Lech Poznań okazał się za mocny dla Apklan Resovii

i

Autor: Bartosz Leja Lech Poznań okazał się za mocny dla Apklan Resovii

LECH Poznań za mocny dla Apklan RESOVII. Koniec przygody w Pucharze Polski [ZDJĘCIA]

2019-10-29 17:30

Lech Poznań okazał się za mocny dla Apklan Resovii w meczu 1/16 finału Totolotek Pucharu Polski. Klub z ekstraklasy wypunktował drugoligową ekipę z Podkarpacia i wygrał 0:4.

Od kiedy było wiadome, że to Lech Poznań będzie rywalem Apklan Resovii w Pucharze Polski, było też pewne, że nie będzie to łatwe starcie. Mimo, że klub z Wielkopolski w Ekstraklasie nie radzi sobie najlepiej, to wciąż różnica dwóch klas rozgrywkowych zwiastowała ogromne wyzwanie dla piłkarzy z Podkarpacia.

Pierwsze minuty spotkania na boisku przy ulicy Wyspiańskiego w Rzeszowie były jednak dość wyrównane i bardziej agresywną i ofensywną piłkę prezentowali nawet gospodarze. Przez niemal trzydzieści minut można pokusić się o stwierdzenie, że to Resovia przeważała. Podopieczni trenera Szymona Grabowskiego mieli nawet jedną bardzo dobrą okazję strzelecką, jednak Serhij Krykun, który był wyróżniającym się zawodnikiem Pasów, mając przed sobą tylko bramkarza Lecha spudłował.

Niestety chwilę później Lech Poznań wykorzystując pierwsze oznaki zmęczenia rzeszowian, zaczął zdobywać pole gry. Zauważalne stało się doświadczenie i ogranie poznaniaków, którzy zaczęli przeważać. Swoją przewagę bezlitośnie wykorzystali, pakując do siatki Resovii dwa gole "do szatni". Najpierw w 38. minucie spotkania Christian Gytkjaer skutecznie domknął płaskie dośrodkowanie Pedro Tiby. W 45. minucie meczu po raz kolejny duński napastnik Lecha Poznań zachował się przytomnie, kiedy po rykoszecie piłka znalazła się pod jego nogami. Pierwsza część spotkania zakończyła się wynikiem 0:2 i Resovia wiedziała, że nie ma już prawie nic do stracenia.

Już początek drugiej połowy pokazał, że do stracenia są... kolejne bramki. Lech Poznań przy dwubramkowym prowadzeniu złapał luz w grze i miał sporą przewagę w posiadaniu piłki. To przełożyło się na kolejne dogodne sytuacje.
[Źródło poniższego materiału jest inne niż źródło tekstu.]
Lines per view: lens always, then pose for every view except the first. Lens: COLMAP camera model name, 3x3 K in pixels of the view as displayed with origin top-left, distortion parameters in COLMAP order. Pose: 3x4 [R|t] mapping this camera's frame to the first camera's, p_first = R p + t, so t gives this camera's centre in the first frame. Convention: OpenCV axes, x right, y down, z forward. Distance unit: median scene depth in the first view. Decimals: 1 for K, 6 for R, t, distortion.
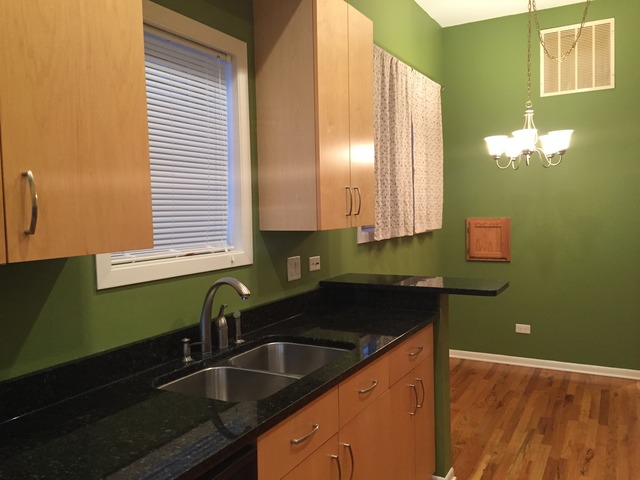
lens RADIAL K [[543.5, 0, 321.3], [0, 543.5, 231.2], [0, 0, 1]] dist [0.084310, -0.118824]
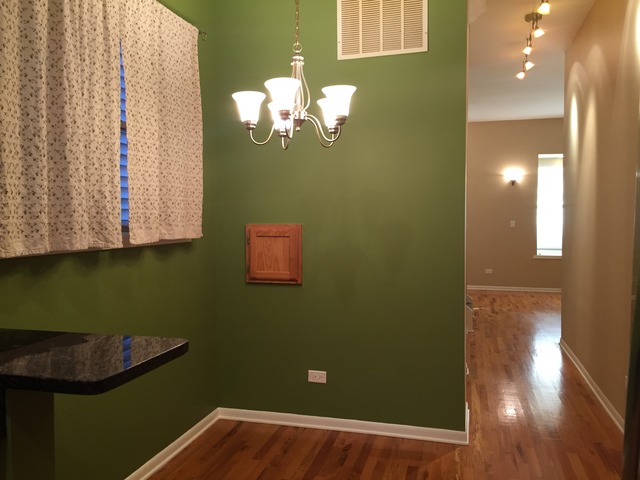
lens RADIAL K [[543.5, 0, 321.3], [0, 543.5, 231.2], [0, 0, 1]] dist [0.084310, -0.118824]
pose [[0.972369, 0.010031, 0.233232, 0.215919], [-0.004705, 0.999716, -0.023379, 0.001942], [-0.233400, 0.021635, 0.972140, 0.310009]]
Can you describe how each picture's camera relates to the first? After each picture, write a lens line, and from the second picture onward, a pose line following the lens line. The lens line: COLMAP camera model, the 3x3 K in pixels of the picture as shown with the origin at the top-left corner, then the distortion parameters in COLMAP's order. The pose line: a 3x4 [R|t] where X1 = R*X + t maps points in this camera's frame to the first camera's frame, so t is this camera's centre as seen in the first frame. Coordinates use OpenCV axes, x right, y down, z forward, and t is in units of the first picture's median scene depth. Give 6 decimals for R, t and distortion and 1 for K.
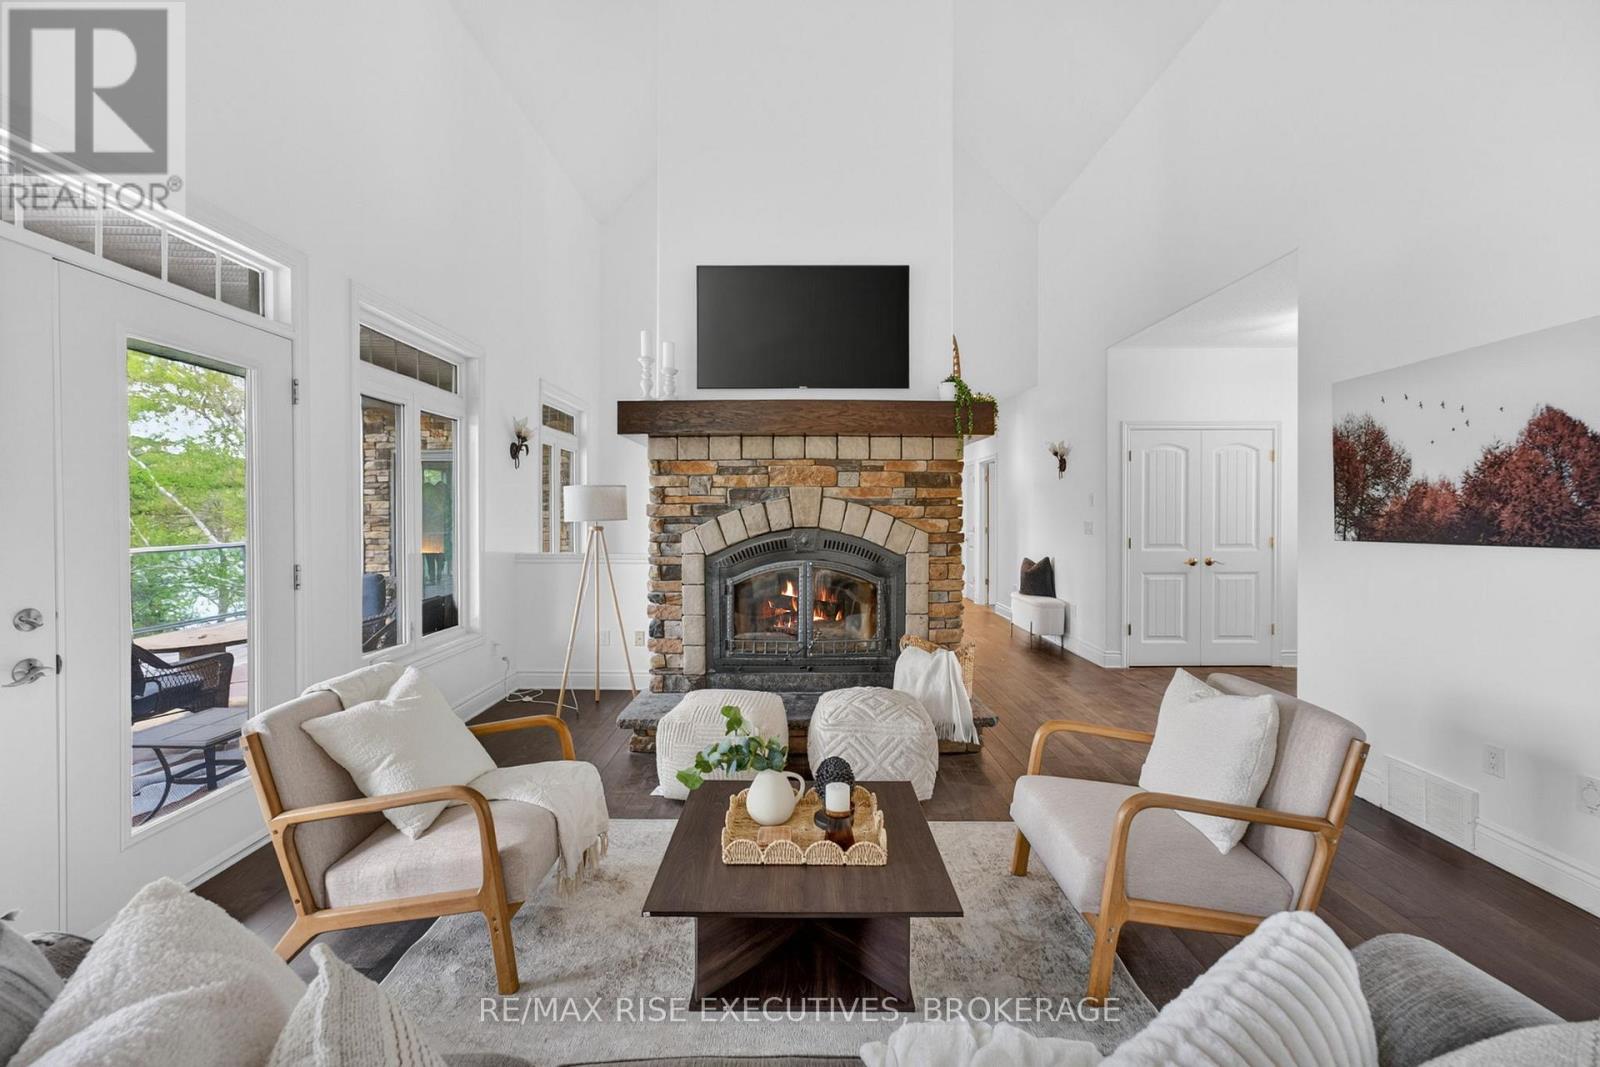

Niefrasobliwie zaczęła się też niestety spisywać formacja obronna rzeszowskiej drużyny, którą "Kolejorz" rozmontował już w 47. minucie, kiedy bramkę zdobył Wołodymyr Kostewycz. W 54. minucie wynik spotkania podwyższył Filip Marchwiński.

Przy czterobramkowym prowadzeniu, Lech Poznań nieco odpuścił i pozwolił na przejęcie inicjatywy Resovii Rzeszów. Przy głośnym dopingu lokalnych kibiców, gospodarze próbowali ustrzelić gola honorowego i niemal do końca naciskali utytułowanych gości. Ambicji nie brakowało, zabrakło jednak skuteczności i ostatecznie to Lech Poznań mógł się cieszyć z wysokiego zwycięstwa i awansu do 1/8 finału Totolotek Pucharu Polski.

Tegoroczna przygoda Apklan Resovii z pucharowymi rozgrywkami się kończy, jednak drużyna z Wyspiańskiego wciąż jest liderem drugoligowej tabeli, będąc wiodącym klubem w tych rozgrywkach. Najbliższe ligowe spotkanie odbędzie się już 3 listopada (niedziela, godz. 13:05). Pasy na wyjeździe zmierzą się z bardzo dobrze dysponowanym wiceliderem tabeli, Widzewem Łódź.

Apklan Resovia (0) 0 : 4 (2) Lech Poznań

Bramki:
0:1 - Gytkjaer 38'
0:2 - Gytkjaer 45'
0:3 - Kostewycz 47'
0:4 - Marchwiński 54'

Składy:
Apklan Resovia: Daniel - Geniec (60' Feret), Kubowicz, Zalepa, Makowski, Mikulec, Dziubiński, Domoń, Radulj (46' Kaliniec), Krykun, Świderski (46' Płatek). Trener: Szymon Grabowski.
Lech Poznań: van der Hart - Cywka (5' Gumny), Satka, Rogne, Kostewycz, Muhar, Tiba, Makuszewski, Marchwiński, Jóźwiak (73' Puchacz), Gytkjaer (53' Tomczyk). Trener: Dariusz Żuraw.